Theiling Online    Sitemap    Conlang Mailing List HQ   

Re: Dictionary formats

From:<kam@...>
Date:Sunday, March 31, 2002, 14:24
On Sat, Mar 30, 2002 at 10:55:07PM -0600, Peter Clark wrote:

> If I may hijack this thread (sorry), I would like to make a general appeal > to all the programmers on this list: please, someone, anyone, write a > dictionary-making program. It can even be text-based (heck, I run Linux, the > command line does not frighten the likes of me), just so long as it allows > for multiple semantic ranges that works both ways and automatically handles > word entry and sorting. Or tell me where I can find such a program. Please! > I'm can't imagine how I'm going to handle a dictionary once I get over a > couple hundred words. > :Peter
At a very basic level you can do a fair bit with grep, sort and cut, read their man pages. I'm writing bits of software to produce concordances that are sort of dictionaries, but mainly concerned with how a given word appears in the various texts, the nice thing is that with html you can put in links to the actual lines in the texts. At a later stage I'll probably add an option for producing something more like a normal dictionary. At present words are grouped by "headwords" (ie all the parts of "to see" appear together) but the headwords themselves don't yet appear. The idea is to have a fairly simple database that can if need be be edited in a text editor, and then write the software to automatically produce plain text, html and latex output. I've just been writing code to allow for notes in the text, and need to figure out the best way to add notes on dictionary entries. One advantage at present is that database entries for a particular text or word or grammatical form etc can be extracted with grep.
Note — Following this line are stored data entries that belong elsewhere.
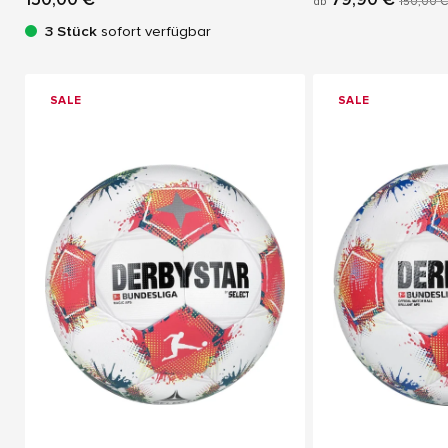
ab
150,00 €
3 Stück
sofort verfügbar
SALE
SALE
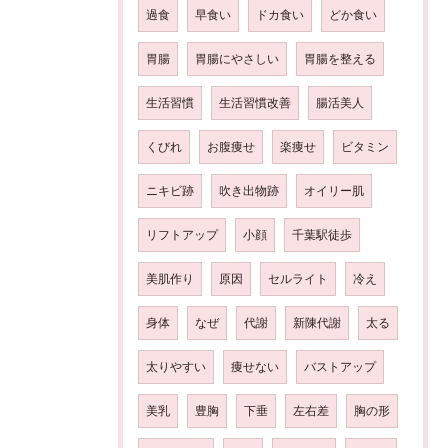
過食
早食い
ドカ食い
どか食い
胃腸
胃腸にやさしい
胃腸を整える
生活習慣
生活習慣改善
腸活美人
くびれ
お腹痩せ
楽痩せ
ビタミン
ニキビ跡
吹き出物跡
オイリー肌
リフトアップ
小顔
千葉駅徒歩
美肌作り
原因
セルライト
冷え
身体
なぜ
代謝
新陳代謝
太る
太りやすい
痩せない
バストアップ
美乳
豊胸
下垂
左右差
胸の形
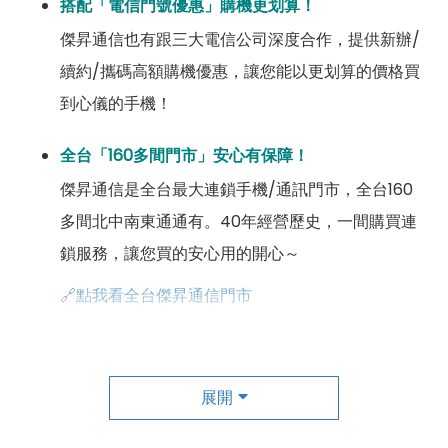
搭配「電信門號優惠」購機更划算！
傑昇通信也有跟三大電信公司深度合作，提供新辦/
續約/攜碼高額購機優惠，讓您能以更划算的價格買
到心儀的手機！
全台「160多間門市」安心有保障！
傑昇通信是全台最大連鎖手機/通訊門市，全台160
多間北中南東通通有。40年經營歷史，一間購買連
鎖服務，讓您買的安心用的開心～
🔗點我看全台傑昇通信門市
成為「尊榮會員優惠」好康超級多！
傑昇尊榮會員除了可以「消費集點兌換商品」，每半
展開
年還有「200元配件購物金」，每年再送「VIP生日
好禮」，讓你好康優惠多更多！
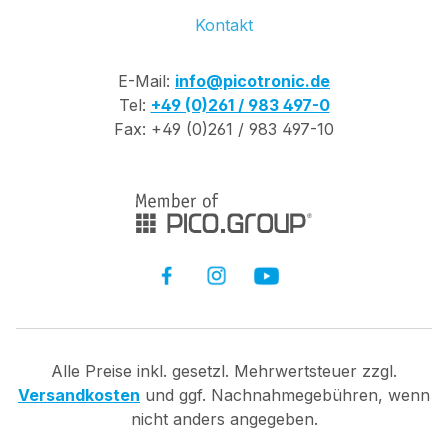
Kontakt
E-Mail:
info@picotronic.de
Tel:
+49 (0)261 / 983 497-0
Fax: +49 (0)261 / 983 497-10
Alle Preise inkl. gesetzl. Mehrwertsteuer zzgl.
Versandkosten
und ggf. Nachnahmegebühren, wenn
nicht anders angegeben.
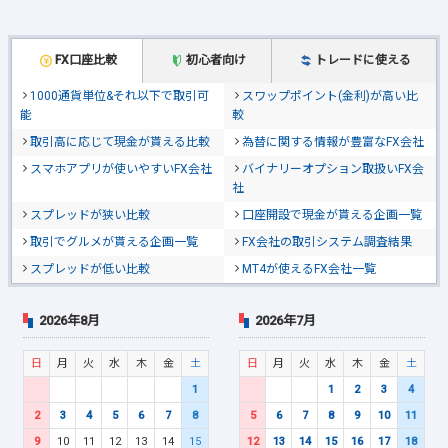
FX口座比較
初心者向け
トレードに使える
1000通貨単位&それ以下で取引可
スワップポイント(金利)が高い比
能
較
取引高に応じて現金が貰える比較
為替に関する情報が豊富なFX会社
スマホアプリが使いやすいFX会社
バイナリーオプション取扱いFX会
社
スプレッドが狭い比較
口座開設で現金が貰える企画一覧
取引でグルメが貰える企画一覧
FX会社の取引システム調査結果
スプレッドが低い比較
MT4が使えるFX会社一覧
2026年8月
2026年7月
日
月
火
水
木
金
土
日
月
火
水
木
金
土
1
1
2
3
4
2
3
4
5
6
7
8
5
6
7
8
9
10
11
9
10
11
12
13
14
15
12
13
14
15
16
17
18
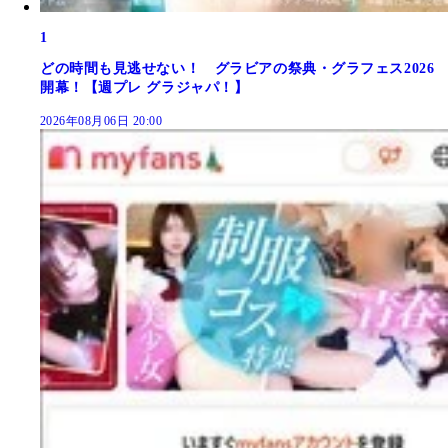
1
どの時間も見逃せない！ グラビアの祭典・グラフェス2026
開幕！【週プレ グラジャパ！】
2026年08月06日 20:00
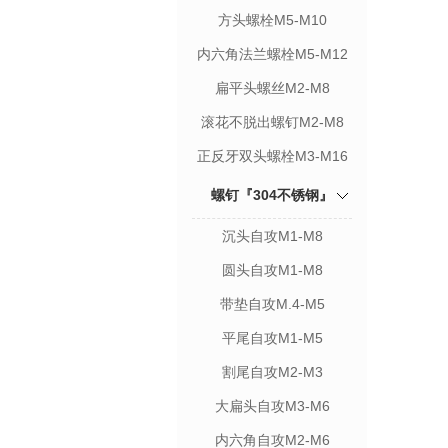
方头螺栓M5-M10
内六角法兰螺栓M5-M12
扁平头螺丝M2-M8
滚花不脱出螺钉M2-M8
正反牙双头螺栓M3-M16
螺钉『304不锈钢』
沉头自攻M1-M8
圆头自攻M1-M8
带垫自攻M.4-M5
平尾自攻M1-M5
割尾自攻M2-M3
大扁头自攻M3-M6
内六角自攻M2-M6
This is all work in progress (and I tend to work in fits and starts) and the code is fairly spaghettoid at this point, for some sample output see http://home.clara.net/carrot/kernmss/tgk (Sorry about the Christian content, the historical Cornish texts I'm working on are about 95% religious, such was the stranglehold the church had on thought and literacy) I'd be interested to know more clearly what it is you need, in particular what sort of input you'll have, text, word lists??? Keith Mylchreest NB written Cornish has a fairly clear idea about what a 'word' is, this is by no means the case for all languages.